Rancid W. "Rank" Veeblefester is Brutus's boss, a rich tycoon. A very cranky, unpleasant man, he works in an office surrounded by money bags and does not seem to do any real work. He always scolds Brutus for being incompetent and seems to enjoy tormenting him. He loves to give a seemingly nice remark to Brutus to get his hopes up, and then turn it around as an insult (one example being that the only empty cubicle in the entire office belongs to Brutus). It's often a wonder how Brutus, who dubs him "Chief", manages to escape being fired by him; this implies that Veeblefester is satisfied with Brutus' work and simply enjoys terrorizing him. Even in their home lives, nothing changes (such as when Brutus wants to borrow the lawnmower and Veeblefester tells him not to take it out of the yard). His wife's name is "Lividea", a play on the word "livid"; presumably she is as unpleasant as her husband. The character's name is a variation on veeblefetzer, a word popularized in the 1950s by Harvey Kurtzman in early issues of Mad.

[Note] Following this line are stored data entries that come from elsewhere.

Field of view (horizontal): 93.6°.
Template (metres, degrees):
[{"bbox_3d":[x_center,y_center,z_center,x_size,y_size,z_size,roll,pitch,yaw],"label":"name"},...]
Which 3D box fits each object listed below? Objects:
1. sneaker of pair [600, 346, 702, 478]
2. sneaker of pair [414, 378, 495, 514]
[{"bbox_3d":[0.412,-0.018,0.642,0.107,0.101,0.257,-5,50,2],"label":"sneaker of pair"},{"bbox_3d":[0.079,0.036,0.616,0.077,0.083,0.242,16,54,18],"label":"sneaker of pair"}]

Ramona Gargle is Gladys's mother. A stereotypical mother-in-law, she often visits to pepper Brutus with insults and emotional anguish and criticizes Brutus over his weight. However, Brutus does occasionally gets his own jibes back at "Mother Gargle".

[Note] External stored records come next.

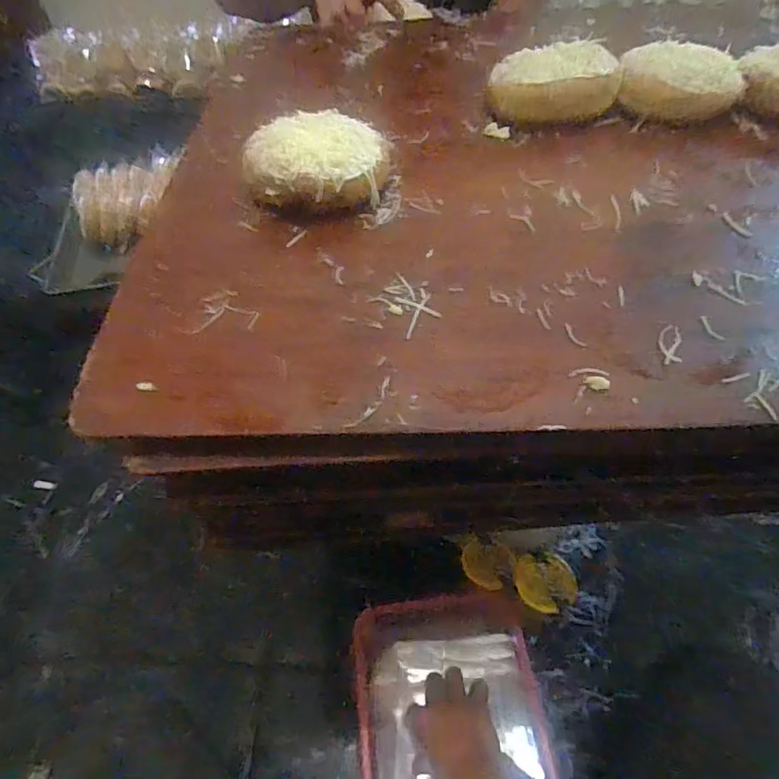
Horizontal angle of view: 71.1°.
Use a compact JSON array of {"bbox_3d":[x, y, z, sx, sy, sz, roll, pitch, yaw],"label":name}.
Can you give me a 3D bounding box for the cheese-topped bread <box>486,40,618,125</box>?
[{"bbox_3d":[0.134,-0.248,0.443,0.102,0.035,0.065,-8,51,-3],"label":"cheese-topped bread"}]

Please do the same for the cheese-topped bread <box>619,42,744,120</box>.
[{"bbox_3d":[0.234,-0.248,0.439,0.089,0.032,0.064,26,57,21],"label":"cheese-topped bread"}]

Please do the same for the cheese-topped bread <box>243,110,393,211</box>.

"Hurricane" Hattie O'Hara is the mischievous girl next door. She delights in menacing pretty much any adult she encounters, namely Brutus and her teacher.

Plot edit

The Born Loser began in 1965 as a strip with no central characters that revolved around the loser theme. Gradually, it developed a stable cast of Brutus Thornapple, his wife Gladys, his mother-in-law Ramona Gargle, his boss Rancid Veeblefester, Brutus and Gladys's dim-witted son Wilberforce, and the mischievous neighbor Hurricane Hattie O'Hara.[3]

Development edit

On November 1, 2021, Chip Sansom took a two-month sabbatical from the daily requirements of producing the strip due to the unexpected surgery he underwent. As a result, The Born Loser panels were temporary reruns from past strips. On December 27, 2021, he returned to the daily strips. Later on in January 30, 2022, he returned to the Sunday strips.[4]

References edit

  1. ^ NCS Awards National Cartoonist Society, 2008, Retrieved November 30, 2010
  2. ^ Holtz, Allan (2012). American Newspaper Comics: An Encyclopedic Reference Guide. Ann Arbor: The University of Michigan Press. p. 80. ISBN 9780472117567.
  3. ^ "About the Born Loser Comic Strips - GoComics".
  4. ^ "Healthwatch: Mallard Fillmore, the Born Loser". November 30, 2021.